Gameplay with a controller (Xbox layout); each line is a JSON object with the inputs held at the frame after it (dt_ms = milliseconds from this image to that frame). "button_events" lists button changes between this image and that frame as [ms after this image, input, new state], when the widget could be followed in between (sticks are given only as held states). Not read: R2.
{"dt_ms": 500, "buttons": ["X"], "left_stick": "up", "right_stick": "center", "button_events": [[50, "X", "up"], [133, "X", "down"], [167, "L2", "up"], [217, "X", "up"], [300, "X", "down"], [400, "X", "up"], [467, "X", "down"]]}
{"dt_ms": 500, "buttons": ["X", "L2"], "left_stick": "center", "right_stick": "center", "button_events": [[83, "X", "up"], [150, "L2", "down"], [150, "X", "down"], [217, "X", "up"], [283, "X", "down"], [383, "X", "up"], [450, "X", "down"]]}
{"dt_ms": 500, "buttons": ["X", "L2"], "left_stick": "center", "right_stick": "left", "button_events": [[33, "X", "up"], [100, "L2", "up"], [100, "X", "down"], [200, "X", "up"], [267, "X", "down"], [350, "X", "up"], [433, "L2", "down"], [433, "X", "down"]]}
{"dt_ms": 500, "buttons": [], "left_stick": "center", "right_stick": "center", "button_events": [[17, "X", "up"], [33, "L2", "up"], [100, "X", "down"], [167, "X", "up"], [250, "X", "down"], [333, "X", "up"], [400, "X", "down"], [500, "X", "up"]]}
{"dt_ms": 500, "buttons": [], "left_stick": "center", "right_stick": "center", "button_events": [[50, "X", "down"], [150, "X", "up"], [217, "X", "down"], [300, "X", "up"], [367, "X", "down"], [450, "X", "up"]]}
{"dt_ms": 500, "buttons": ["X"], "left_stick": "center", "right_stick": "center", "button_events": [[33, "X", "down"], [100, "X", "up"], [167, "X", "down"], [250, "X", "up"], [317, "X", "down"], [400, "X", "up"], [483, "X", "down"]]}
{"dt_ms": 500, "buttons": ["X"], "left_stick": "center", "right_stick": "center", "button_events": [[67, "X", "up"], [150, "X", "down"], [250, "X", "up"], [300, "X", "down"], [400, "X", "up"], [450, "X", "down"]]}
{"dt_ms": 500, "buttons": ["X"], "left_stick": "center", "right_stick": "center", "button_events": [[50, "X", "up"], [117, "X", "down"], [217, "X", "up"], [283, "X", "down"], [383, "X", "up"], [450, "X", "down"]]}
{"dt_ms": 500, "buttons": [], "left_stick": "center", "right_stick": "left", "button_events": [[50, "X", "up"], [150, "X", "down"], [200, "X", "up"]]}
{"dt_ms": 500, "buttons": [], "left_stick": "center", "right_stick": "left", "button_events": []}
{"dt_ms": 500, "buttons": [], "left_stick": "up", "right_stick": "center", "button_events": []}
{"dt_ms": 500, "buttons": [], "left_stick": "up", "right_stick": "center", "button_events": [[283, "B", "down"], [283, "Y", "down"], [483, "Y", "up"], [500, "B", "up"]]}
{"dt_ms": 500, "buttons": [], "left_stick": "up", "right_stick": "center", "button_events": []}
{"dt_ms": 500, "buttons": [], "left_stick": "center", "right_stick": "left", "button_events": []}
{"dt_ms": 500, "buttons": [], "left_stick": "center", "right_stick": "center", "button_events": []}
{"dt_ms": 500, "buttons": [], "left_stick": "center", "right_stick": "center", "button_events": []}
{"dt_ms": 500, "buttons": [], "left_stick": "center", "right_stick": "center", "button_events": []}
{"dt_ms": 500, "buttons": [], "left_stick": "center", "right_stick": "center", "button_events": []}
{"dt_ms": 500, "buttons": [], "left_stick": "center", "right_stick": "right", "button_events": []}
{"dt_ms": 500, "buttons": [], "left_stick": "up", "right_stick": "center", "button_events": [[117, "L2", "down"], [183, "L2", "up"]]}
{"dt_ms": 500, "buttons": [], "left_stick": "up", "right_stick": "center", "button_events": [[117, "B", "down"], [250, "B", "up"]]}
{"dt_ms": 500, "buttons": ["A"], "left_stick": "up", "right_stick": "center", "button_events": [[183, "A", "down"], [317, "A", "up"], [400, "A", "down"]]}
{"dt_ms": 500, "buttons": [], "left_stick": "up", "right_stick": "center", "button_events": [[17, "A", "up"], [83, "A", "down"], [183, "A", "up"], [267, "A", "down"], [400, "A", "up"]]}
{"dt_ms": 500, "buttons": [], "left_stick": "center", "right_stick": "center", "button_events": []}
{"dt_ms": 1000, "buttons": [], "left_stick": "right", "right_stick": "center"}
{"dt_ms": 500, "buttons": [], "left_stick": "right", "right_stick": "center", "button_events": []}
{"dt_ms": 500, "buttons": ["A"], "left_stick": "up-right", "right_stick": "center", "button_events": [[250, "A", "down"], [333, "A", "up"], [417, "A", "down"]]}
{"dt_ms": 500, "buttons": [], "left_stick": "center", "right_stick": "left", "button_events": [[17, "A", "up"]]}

########

**WHAT THE TASK ASKS**
Your task is to restate all of the records above word for word.

**EXERCISE SOLUTION**
Gameplay with a controller (Xbox layout); each line is a JSON object with the inputs held at the frame after it (dt_ms = milliseconds from this image to that frame). "button_events" lists button changes between this image and that frame as [ms after this image, input, new state], when the widget could be followed in between (sticks are given only as held states). Not read: R2.
{"dt_ms": 500, "buttons": ["X"], "left_stick": "up", "right_stick": "center", "button_events": [[50, "X", "up"], [133, "X", "down"], [167, "L2", "up"], [217, "X", "up"], [300, "X", "down"], [400, "X", "up"], [467, "X", "down"]]}
{"dt_ms": 500, "buttons": ["X", "L2"], "left_stick": "center", "right_stick": "center", "button_events": [[83, "X", "up"], [150, "L2", "down"], [150, "X", "down"], [217, "X", "up"], [283, "X", "down"], [383, "X", "up"], [450, "X", "down"]]}
{"dt_ms": 500, "buttons": ["X", "L2"], "left_stick": "center", "right_stick": "left", "button_events": [[33, "X", "up"], [100, "L2", "up"], [100, "X", "down"], [200, "X", "up"], [267, "X", "down"], [350, "X", "up"], [433, "L2", "down"], [433, "X", "down"]]}
{"dt_ms": 500, "buttons": [], "left_stick": "center", "right_stick": "center", "button_events": [[17, "X", "up"], [33, "L2", "up"], [100, "X", "down"], [167, "X", "up"], [250, "X", "down"], [333, "X", "up"], [400, "X", "down"], [500, "X", "up"]]}
{"dt_ms": 500, "buttons": [], "left_stick": "center", "right_stick": "center", "button_events": [[50, "X", "down"], [150, "X", "up"], [217, "X", "down"], [300, "X", "up"], [367, "X", "down"], [450, "X", "up"]]}
{"dt_ms": 500, "buttons": ["X"], "left_stick": "center", "right_stick": "center", "button_events": [[33, "X", "down"], [100, "X", "up"], [167, "X", "down"], [250, "X", "up"], [317, "X", "down"], [400, "X", "up"], [483, "X", "down"]]}
{"dt_ms": 500, "buttons": ["X"], "left_stick": "center", "right_stick": "center", "button_events": [[67, "X", "up"], [150, "X", "down"], [250, "X", "up"], [300, "X", "down"], [400, "X", "up"], [450, "X", "down"]]}
{"dt_ms": 500, "buttons": ["X"], "left_stick": "center", "right_stick": "center", "button_events": [[50, "X", "up"], [117, "X", "down"], [217, "X", "up"], [283, "X", "down"], [383, "X", "up"], [450, "X", "down"]]}
{"dt_ms": 500, "buttons": [], "left_stick": "center", "right_stick": "left", "button_events": [[50, "X", "up"], [150, "X", "down"], [200, "X", "up"]]}
{"dt_ms": 500, "buttons": [], "left_stick": "center", "right_stick": "left", "button_events": []}
{"dt_ms": 500, "buttons": [], "left_stick": "up", "right_stick": "center", "button_events": []}
{"dt_ms": 500, "buttons": [], "left_stick": "up", "right_stick": "center", "button_events": [[283, "B", "down"], [283, "Y", "down"], [483, "Y", "up"], [500, "B", "up"]]}
{"dt_ms": 500, "buttons": [], "left_stick": "up", "right_stick": "center", "button_events": []}
{"dt_ms": 500, "buttons": [], "left_stick": "center", "right_stick": "left", "button_events": []}
{"dt_ms": 500, "buttons": [], "left_stick": "center", "right_stick": "center", "button_events": []}
{"dt_ms": 500, "buttons": [], "left_stick": "center", "right_stick": "center", "button_events": []}
{"dt_ms": 500, "buttons": [], "left_stick": "center", "right_stick": "center", "button_events": []}
{"dt_ms": 500, "buttons": [], "left_stick": "center", "right_stick": "center", "button_events": []}
{"dt_ms": 500, "buttons": [], "left_stick": "center", "right_stick": "right", "button_events": []}
{"dt_ms": 500, "buttons": [], "left_stick": "up", "right_stick": "center", "button_events": [[117, "L2", "down"], [183, "L2", "up"]]}
{"dt_ms": 500, "buttons": [], "left_stick": "up", "right_stick": "center", "button_events": [[117, "B", "down"], [250, "B", "up"]]}
{"dt_ms": 500, "buttons": ["A"], "left_stick": "up", "right_stick": "center", "button_events": [[183, "A", "down"], [317, "A", "up"], [400, "A", "down"]]}
{"dt_ms": 500, "buttons": [], "left_stick": "up", "right_stick": "center", "button_events": [[17, "A", "up"], [83, "A", "down"], [183, "A", "up"], [267, "A", "down"], [400, "A", "up"]]}
{"dt_ms": 500, "buttons": [], "left_stick": "center", "right_stick": "center", "button_events": []}
{"dt_ms": 1000, "buttons": [], "left_stick": "right", "right_stick": "center"}
{"dt_ms": 500, "buttons": [], "left_stick": "right", "right_stick": "center", "button_events": []}
{"dt_ms": 500, "buttons": ["A"], "left_stick": "up-right", "right_stick": "center", "button_events": [[250, "A", "down"], [333, "A", "up"], [417, "A", "down"]]}
{"dt_ms": 500, "buttons": [], "left_stick": "center", "right_stick": "left", "button_events": [[17, "A", "up"]]}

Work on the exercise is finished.